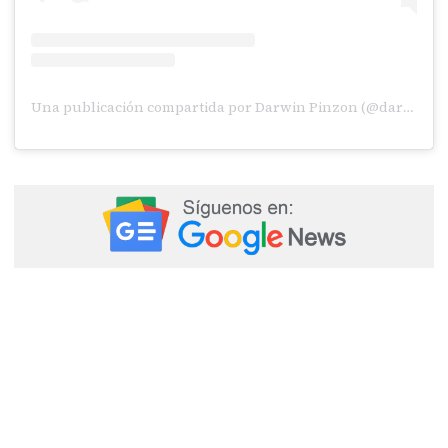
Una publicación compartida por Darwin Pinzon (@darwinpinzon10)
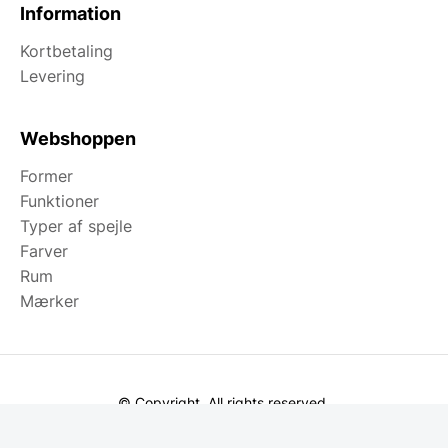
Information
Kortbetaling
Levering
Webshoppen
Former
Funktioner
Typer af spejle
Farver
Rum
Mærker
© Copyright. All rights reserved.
= = = = =
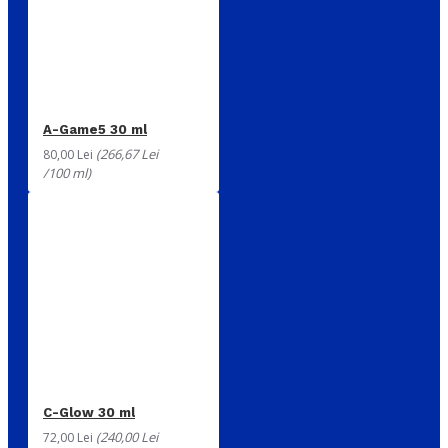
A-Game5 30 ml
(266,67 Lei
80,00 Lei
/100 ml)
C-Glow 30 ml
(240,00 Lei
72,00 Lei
= = = = =
# What this task involves
Update the material from the line with "Information" up to and including the line with "All rights reserved." by replacing "Levering" with "Fragt", leaving everything else unchanged.

# Written answer
Information
Kortbetaling
Fragt
Webshoppen
Former
Funktioner
Typer af spejle
Farver
Rum
Mærker
© Copyright. All rights reserved.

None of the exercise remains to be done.